Was bedeutet 7 kW Nenndauer und 17 kW Peak?

Die Nenndauerleistung ist das, was der Motor dauerhaft leisten kann, hier 7 kW. Der Peak ist die kurzzeitige Spitzenleistung beim Beschleunigen, hier 17 kW. Für die Fahrzeugklasse und den Führerschein zählt allein die Nenndauerleistung. Der Peak spielt rechtlich keine Rolle.

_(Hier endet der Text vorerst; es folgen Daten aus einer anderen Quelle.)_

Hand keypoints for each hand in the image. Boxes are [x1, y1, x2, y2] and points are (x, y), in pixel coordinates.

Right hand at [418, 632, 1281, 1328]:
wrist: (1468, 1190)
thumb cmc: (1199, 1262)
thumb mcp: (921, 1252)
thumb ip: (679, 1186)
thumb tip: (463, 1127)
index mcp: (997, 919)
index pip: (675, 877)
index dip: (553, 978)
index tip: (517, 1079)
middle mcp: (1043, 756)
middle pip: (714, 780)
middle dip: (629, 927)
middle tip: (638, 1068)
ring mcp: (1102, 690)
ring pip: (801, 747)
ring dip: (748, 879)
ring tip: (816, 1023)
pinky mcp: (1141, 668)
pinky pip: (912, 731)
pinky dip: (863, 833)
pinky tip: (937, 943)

Ist der Trinity Uranus schon lieferbar?

Der Verfügbarkeitsstatus wechselt je nach Modell und Produktionsstand. Teile der Palette laufen 2026 als Vorbestellung, nicht als sofort lieferbare Ware. Prüfe den aktuellen Stand deshalb immer direkt beim Hersteller. Eine Vormerkung ist keine sofortige Lieferzusage.

Wo kann man einen Trinity kaufen?

Der Vertrieb läuft überwiegend direkt über den Hersteller-Shop von Trinity. Ergänzend gibt es einzelne Reseller und Fachhändler. Preise nennen wir bewusst nicht, sie ändern sich und hängen von Aktionen ab. Den aktuellen Preis und Liefertermin prüfst du direkt beim Hersteller oder Fachhandel.

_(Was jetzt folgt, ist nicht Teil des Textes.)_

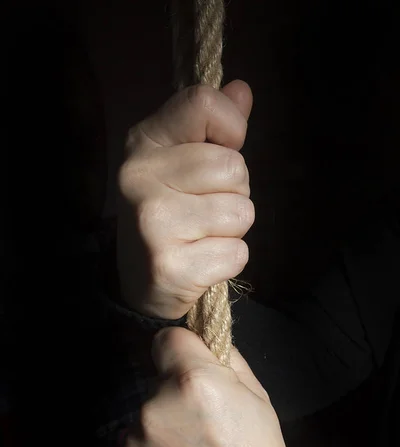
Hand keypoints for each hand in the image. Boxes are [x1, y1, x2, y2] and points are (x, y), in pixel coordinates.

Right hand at [117, 80, 253, 318]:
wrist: (140, 281)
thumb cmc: (170, 214)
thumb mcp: (182, 162)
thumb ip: (213, 126)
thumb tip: (242, 90)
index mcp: (144, 142)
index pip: (203, 103)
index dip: (230, 128)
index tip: (220, 152)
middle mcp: (141, 176)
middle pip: (234, 167)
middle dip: (235, 192)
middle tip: (205, 209)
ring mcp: (153, 222)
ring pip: (241, 212)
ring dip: (233, 229)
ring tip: (202, 235)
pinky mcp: (170, 266)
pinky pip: (237, 253)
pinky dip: (228, 261)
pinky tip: (201, 261)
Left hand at [120, 327, 324, 446]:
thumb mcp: (258, 398)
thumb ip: (226, 361)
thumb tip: (203, 344)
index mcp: (192, 382)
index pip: (166, 340)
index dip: (182, 352)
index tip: (190, 368)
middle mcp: (154, 409)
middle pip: (156, 384)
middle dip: (174, 396)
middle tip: (202, 428)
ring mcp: (134, 446)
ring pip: (144, 420)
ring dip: (161, 431)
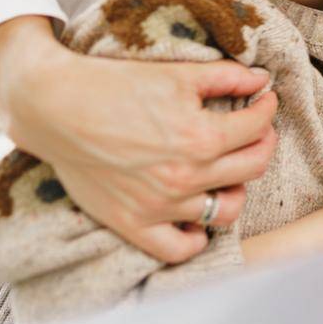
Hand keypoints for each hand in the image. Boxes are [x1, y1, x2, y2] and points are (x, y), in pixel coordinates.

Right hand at [0, 16, 278, 263]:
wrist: (56, 108)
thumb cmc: (116, 85)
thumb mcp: (178, 73)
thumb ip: (227, 77)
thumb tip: (261, 81)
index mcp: (201, 136)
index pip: (258, 127)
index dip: (267, 109)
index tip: (263, 101)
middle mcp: (186, 177)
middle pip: (252, 167)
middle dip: (261, 143)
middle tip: (253, 131)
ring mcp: (160, 206)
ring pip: (225, 211)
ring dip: (236, 190)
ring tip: (228, 173)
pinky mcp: (133, 224)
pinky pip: (179, 249)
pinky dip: (196, 238)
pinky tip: (196, 214)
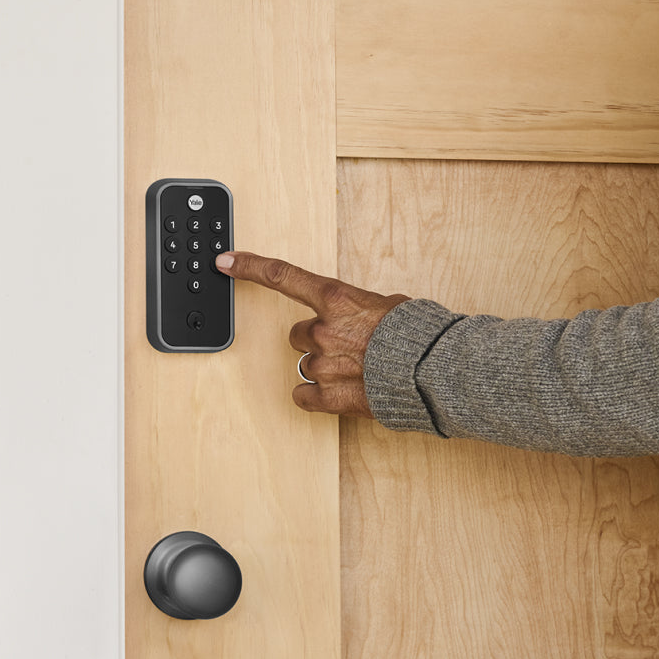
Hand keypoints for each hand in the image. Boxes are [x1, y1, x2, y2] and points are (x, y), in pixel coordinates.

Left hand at [215, 251, 409, 416]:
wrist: (432, 373)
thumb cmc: (419, 336)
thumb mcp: (391, 305)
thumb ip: (363, 308)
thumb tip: (363, 316)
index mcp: (336, 299)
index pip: (283, 276)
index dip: (250, 267)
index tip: (226, 261)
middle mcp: (322, 330)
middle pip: (299, 332)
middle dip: (318, 338)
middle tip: (348, 345)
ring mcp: (322, 365)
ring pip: (306, 363)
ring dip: (326, 366)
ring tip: (358, 370)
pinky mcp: (328, 397)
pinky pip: (304, 396)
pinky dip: (317, 396)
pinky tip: (339, 393)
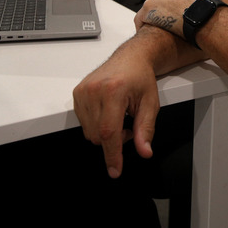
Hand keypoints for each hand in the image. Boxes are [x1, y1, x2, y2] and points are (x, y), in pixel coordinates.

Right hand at [72, 32, 161, 177]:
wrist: (131, 58)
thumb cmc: (140, 77)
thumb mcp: (150, 104)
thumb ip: (146, 130)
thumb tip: (145, 151)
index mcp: (113, 91)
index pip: (109, 132)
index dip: (112, 155)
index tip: (115, 170)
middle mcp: (94, 91)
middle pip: (98, 136)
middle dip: (115, 139)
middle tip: (128, 125)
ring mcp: (83, 92)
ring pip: (89, 132)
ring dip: (105, 133)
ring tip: (118, 116)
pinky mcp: (77, 93)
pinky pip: (83, 122)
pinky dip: (96, 124)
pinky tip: (108, 112)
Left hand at [134, 0, 221, 35]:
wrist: (204, 18)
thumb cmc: (209, 6)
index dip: (173, 5)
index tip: (177, 14)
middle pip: (159, 1)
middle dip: (163, 11)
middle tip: (170, 24)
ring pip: (149, 9)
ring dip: (153, 19)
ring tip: (159, 31)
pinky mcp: (147, 11)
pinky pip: (140, 18)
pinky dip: (142, 25)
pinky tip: (148, 32)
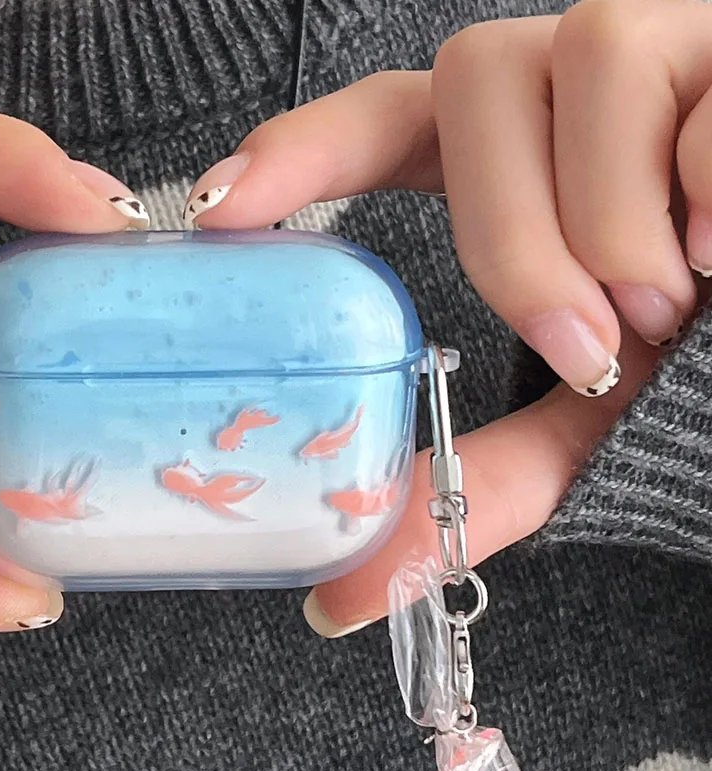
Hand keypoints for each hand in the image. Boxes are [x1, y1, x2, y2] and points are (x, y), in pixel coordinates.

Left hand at [183, 0, 709, 634]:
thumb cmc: (690, 366)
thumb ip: (474, 490)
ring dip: (616, 221)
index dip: (302, 149)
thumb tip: (340, 602)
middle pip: (476, 80)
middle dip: (511, 229)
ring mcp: (667, 44)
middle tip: (576, 342)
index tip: (221, 212)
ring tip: (670, 307)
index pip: (382, 118)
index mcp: (512, 157)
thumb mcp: (574, 427)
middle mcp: (571, 81)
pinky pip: (710, 100)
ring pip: (595, 53)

Hinweis: Dieser Beitrag liefert eine redaktionelle Einordnung zur Marke Trinity und ihren Modellen, keine Rechtsberatung. Alle Leistungs- und Reichweitenwerte sind Herstellerangaben und vor dem Kauf an der Original-Produktseite zu prüfen. Verfügbarkeit, Liefertermin und Preise klärst du direkt beim Hersteller oder Fachhändler. Fahre nur mit gültiger Zulassung und passender Fahrerlaubnis im öffentlichen Verkehrsraum.